» **Your instructions**
The records follow. Print, word for word, the first line through the "<h1>Elements</h1>" line.

» **Source material**
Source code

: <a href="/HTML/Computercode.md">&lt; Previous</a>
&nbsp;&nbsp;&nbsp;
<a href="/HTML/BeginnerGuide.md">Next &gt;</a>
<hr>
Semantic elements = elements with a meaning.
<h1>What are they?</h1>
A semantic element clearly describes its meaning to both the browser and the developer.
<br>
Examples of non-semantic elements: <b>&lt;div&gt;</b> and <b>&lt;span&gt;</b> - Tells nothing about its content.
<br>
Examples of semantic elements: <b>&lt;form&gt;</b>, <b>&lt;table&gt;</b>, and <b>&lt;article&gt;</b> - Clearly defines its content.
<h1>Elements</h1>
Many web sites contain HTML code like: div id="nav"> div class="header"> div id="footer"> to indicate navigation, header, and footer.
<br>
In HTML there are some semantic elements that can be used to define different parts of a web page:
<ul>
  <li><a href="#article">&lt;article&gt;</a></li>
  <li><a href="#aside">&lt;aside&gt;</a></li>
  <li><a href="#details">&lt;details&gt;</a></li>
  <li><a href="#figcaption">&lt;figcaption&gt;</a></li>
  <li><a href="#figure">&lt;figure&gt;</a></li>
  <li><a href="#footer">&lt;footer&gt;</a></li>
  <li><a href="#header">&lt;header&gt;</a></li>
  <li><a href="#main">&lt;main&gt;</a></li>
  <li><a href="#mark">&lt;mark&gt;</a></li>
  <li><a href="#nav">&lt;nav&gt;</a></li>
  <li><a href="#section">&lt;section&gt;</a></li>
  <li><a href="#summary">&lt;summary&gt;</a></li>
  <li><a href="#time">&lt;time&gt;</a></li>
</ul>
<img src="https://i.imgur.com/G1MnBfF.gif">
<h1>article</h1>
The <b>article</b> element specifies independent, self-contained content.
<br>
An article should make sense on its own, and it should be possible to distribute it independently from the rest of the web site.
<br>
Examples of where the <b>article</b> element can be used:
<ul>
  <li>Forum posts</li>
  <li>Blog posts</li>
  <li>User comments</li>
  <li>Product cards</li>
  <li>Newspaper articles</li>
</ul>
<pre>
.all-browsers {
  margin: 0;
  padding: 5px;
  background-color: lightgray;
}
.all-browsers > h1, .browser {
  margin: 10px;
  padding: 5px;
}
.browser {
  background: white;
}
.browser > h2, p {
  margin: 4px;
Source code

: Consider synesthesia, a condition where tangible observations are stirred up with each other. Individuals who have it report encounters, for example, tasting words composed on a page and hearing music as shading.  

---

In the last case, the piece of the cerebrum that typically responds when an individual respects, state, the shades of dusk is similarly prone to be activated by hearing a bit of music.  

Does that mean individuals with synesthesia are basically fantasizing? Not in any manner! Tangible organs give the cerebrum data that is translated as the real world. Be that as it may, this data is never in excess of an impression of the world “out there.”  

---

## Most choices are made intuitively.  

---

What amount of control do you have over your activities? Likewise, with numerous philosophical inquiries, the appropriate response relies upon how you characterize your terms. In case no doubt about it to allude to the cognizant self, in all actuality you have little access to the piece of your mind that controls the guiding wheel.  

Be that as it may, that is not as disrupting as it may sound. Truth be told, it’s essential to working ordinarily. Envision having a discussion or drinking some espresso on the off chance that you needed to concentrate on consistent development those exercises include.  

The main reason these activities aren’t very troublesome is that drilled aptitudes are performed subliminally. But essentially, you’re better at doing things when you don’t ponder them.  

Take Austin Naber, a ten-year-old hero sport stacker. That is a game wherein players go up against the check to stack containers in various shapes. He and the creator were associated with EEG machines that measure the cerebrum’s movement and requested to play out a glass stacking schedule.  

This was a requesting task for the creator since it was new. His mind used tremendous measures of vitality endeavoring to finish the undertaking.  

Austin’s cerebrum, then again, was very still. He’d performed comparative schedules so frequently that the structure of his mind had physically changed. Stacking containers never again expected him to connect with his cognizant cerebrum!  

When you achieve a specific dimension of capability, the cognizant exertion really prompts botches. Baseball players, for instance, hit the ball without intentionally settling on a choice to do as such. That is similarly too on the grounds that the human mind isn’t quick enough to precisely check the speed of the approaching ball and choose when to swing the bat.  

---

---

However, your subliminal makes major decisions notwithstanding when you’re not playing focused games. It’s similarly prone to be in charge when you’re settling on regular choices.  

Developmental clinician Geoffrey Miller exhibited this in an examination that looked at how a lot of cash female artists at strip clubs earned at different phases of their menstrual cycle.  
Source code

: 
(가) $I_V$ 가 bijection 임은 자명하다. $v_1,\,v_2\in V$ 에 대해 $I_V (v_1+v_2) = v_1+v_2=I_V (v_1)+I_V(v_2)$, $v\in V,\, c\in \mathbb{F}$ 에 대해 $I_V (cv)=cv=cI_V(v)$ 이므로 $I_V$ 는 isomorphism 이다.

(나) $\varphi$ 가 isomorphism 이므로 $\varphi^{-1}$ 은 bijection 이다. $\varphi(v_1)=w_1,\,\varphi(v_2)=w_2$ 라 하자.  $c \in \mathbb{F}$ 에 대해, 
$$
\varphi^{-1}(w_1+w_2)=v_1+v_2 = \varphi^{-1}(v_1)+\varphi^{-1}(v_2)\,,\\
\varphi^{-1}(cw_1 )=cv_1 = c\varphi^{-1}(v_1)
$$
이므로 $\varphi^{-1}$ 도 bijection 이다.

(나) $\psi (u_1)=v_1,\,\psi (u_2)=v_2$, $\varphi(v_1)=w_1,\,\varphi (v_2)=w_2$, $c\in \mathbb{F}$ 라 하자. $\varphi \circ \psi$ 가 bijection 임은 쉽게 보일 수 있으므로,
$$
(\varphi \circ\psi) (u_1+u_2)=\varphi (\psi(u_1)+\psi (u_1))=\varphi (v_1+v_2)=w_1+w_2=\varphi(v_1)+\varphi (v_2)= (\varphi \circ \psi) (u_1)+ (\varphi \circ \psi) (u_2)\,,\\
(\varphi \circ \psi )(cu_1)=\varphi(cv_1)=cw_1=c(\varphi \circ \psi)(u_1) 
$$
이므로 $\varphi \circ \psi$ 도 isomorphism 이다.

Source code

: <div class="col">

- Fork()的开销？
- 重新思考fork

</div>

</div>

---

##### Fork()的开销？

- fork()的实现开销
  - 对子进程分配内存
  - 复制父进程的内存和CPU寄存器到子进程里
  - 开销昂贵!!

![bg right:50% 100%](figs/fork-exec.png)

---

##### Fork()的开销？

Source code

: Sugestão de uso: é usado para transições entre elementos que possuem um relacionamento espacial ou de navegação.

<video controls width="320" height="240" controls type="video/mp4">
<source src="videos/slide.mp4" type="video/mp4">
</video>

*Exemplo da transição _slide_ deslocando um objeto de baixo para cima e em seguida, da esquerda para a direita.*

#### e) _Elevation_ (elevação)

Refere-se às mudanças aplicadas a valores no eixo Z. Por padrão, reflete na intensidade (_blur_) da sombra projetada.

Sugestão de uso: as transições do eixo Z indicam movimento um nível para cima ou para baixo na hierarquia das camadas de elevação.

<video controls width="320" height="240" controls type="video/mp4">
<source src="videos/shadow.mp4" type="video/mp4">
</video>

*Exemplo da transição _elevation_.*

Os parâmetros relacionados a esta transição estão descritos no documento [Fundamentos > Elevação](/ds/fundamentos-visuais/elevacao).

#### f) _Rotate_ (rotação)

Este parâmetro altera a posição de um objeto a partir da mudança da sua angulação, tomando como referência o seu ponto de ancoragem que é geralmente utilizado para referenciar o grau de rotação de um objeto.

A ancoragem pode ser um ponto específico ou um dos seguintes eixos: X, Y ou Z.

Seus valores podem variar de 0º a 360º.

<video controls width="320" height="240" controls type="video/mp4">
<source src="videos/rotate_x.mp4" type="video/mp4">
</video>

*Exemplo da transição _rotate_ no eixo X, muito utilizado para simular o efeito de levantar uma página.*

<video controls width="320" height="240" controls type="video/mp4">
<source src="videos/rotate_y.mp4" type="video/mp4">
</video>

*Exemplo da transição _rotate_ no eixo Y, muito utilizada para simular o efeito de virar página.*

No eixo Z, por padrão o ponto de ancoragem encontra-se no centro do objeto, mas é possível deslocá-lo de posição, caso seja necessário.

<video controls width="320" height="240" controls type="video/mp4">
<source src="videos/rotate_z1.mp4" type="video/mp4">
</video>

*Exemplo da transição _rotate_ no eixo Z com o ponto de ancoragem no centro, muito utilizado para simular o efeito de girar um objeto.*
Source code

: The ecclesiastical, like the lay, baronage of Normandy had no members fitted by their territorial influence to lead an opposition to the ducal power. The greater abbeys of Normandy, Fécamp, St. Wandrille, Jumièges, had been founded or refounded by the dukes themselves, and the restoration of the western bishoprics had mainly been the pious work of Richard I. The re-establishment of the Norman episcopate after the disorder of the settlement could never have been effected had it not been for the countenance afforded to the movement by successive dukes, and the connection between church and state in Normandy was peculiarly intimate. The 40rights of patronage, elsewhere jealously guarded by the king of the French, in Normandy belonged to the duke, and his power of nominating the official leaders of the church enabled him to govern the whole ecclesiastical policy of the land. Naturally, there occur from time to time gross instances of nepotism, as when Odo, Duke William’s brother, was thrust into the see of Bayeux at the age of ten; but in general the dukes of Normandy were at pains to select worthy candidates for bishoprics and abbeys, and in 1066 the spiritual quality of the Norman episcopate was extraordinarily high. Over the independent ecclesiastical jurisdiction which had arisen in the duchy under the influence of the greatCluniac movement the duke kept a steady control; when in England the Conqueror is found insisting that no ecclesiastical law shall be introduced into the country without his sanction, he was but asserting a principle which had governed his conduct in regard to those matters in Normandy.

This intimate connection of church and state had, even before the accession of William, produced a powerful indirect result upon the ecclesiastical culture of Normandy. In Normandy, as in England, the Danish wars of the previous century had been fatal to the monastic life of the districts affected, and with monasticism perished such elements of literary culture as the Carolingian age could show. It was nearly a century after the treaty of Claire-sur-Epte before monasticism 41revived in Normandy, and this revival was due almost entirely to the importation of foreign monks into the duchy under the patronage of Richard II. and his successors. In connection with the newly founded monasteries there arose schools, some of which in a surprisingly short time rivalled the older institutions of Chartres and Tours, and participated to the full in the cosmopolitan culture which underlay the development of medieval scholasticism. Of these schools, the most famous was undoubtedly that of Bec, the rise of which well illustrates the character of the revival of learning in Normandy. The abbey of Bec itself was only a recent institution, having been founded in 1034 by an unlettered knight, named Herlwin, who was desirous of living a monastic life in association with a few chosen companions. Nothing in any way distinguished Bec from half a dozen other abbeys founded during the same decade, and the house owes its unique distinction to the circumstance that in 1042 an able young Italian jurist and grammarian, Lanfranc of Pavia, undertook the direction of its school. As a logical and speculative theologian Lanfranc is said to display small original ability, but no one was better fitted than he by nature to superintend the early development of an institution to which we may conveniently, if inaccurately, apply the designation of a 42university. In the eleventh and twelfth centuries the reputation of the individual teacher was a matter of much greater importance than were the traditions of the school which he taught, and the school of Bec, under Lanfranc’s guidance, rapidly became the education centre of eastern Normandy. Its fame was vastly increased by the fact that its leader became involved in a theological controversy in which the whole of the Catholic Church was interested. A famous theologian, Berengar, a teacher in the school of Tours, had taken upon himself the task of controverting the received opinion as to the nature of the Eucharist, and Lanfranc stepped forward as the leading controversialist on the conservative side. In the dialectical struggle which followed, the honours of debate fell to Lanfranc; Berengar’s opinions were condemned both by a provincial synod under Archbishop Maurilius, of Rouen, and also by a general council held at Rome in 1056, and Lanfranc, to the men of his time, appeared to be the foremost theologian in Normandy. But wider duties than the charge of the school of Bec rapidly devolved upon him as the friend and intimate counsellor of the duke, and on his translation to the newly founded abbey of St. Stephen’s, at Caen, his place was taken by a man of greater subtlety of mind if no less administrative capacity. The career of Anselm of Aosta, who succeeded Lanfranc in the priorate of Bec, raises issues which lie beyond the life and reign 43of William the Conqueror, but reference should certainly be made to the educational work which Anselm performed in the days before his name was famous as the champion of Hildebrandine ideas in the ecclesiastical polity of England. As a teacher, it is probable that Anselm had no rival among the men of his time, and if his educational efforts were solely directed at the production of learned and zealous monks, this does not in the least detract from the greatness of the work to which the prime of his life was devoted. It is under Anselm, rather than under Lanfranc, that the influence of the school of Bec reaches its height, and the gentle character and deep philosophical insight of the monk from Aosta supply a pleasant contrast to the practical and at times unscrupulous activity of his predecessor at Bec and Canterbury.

» **Solved exercise**
Source code

: <a href="/HTML/Computercode.md">&lt; Previous</a>
&nbsp;&nbsp;&nbsp;
<a href="/HTML/BeginnerGuide.md">Next &gt;</a>
<hr>
Semantic elements = elements with a meaning.
<h1>What are they?</h1>
A semantic element clearly describes its meaning to both the browser and the developer.
<br>
Examples of non-semantic elements: <b>&lt;div&gt;</b> and <b>&lt;span&gt;</b> - Tells nothing about its content.
<br>
Examples of semantic elements: <b>&lt;form&gt;</b>, <b>&lt;table&gt;</b>, and <b>&lt;article&gt;</b> - Clearly defines its content.
<h1>Elements</h1>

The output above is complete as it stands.